Suffering and Jesus’ Friends (John 11:1-3)

John 11:1-3


1     Now a certain man was ill, Lazarus of Bethany, the village of Mary and her sister Martha. 2     It was Mary who anointed the Lord with ointment and wiped his feet with her hair, whose brother Lazarus was ill. 3     So the sisters sent to him, saying, “Lord, he whom you love is ill.”


            Lazarus is a man that we know almost nothing about.  His sisters, Mary and Martha appear in the Gospel According to Luke, and so we know that this family loved Jesus dearly.  And, from the words used by the sisters in verse three, it is clear that the family understood quite clearly that Jesus loved them dearly too.


            There is, however, a problem.  Lazarus is sick.  He is very sick.  In fact, the sisters fear for his life.  So, they send word to Jesus.  They do not tell him what to do.  They do not try to manipulate him in any way.  They simply call to him with the message that Lazarus, their brother and Jesus’ dear friend, is very sick.


            There is a lesson to be learned for us as we read this text, even before we see Jesus respond.  Many Christian teachers out there would have us believe that, if we are true followers of God, we will be relieved of the burden of suffering in this life.  There are many teachers who call us children of the King, and surmise that king’s children always have the best things in life.  But these teachers mislead their followers.


            Lazarus, Mary, and Martha were dear friends of Jesus.  Lazarus was beloved of Jesus.  And if the friends of God were to be free from suffering and granted success in all things, there is no question that Lazarus would not be going through what he presently suffers.


            Followers of God are by no means exempted from suffering in this life.  Honestly, the follower of God is actually open to more suffering, because we go through all the troubles that others in life may have, but we are also open to the persecution of a world that despises God and those who follow him.  Both Paul and Jesus promise us hardships in this life, and we dare not assume that the love of God will keep us from suffering hardships.
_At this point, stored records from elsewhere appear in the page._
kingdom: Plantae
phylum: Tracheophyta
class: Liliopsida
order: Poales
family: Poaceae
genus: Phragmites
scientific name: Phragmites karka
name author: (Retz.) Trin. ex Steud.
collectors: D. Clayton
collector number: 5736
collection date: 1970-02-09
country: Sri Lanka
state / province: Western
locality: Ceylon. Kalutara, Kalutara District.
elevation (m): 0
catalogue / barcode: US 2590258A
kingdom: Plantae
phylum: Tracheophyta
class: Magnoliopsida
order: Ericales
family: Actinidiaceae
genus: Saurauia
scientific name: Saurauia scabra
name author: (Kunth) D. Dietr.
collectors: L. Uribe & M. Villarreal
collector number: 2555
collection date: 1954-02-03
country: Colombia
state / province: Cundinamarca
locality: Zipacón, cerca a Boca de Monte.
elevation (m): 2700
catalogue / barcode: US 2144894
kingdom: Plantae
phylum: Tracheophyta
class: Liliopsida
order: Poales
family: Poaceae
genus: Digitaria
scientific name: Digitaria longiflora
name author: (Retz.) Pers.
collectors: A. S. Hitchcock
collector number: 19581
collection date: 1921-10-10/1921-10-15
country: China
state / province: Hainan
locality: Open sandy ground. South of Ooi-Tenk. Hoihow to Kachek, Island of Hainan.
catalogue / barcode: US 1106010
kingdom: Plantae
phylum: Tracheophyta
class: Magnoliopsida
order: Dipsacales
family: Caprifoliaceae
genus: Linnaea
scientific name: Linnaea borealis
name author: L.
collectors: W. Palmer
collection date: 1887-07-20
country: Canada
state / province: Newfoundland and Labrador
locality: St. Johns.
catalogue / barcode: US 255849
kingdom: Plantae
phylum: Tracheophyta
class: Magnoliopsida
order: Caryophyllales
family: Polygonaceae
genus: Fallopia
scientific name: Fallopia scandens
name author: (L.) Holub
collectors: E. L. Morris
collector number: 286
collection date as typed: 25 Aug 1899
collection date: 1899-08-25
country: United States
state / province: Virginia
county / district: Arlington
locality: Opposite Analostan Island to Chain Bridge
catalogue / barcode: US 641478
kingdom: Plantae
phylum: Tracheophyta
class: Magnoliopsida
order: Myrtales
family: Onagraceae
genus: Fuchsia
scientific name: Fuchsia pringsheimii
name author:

            With that said, I also want to point out that God gives us what we need to survive our hardships.  We may suffer, but we suffer not as the world suffers.  The world suffers without God and without genuine hope.  We suffer, when we suffer, with the presence of God’s Holy Spirit living within us.  If we are the members of a local church, when we suffer, we suffer in a community of others who are present to encourage us, to comfort us, and to ease our burdens.  No, we do not suffer as the world suffers.  But make no mistake, the love of God is not a magic talisman that frees us from the pains of this life.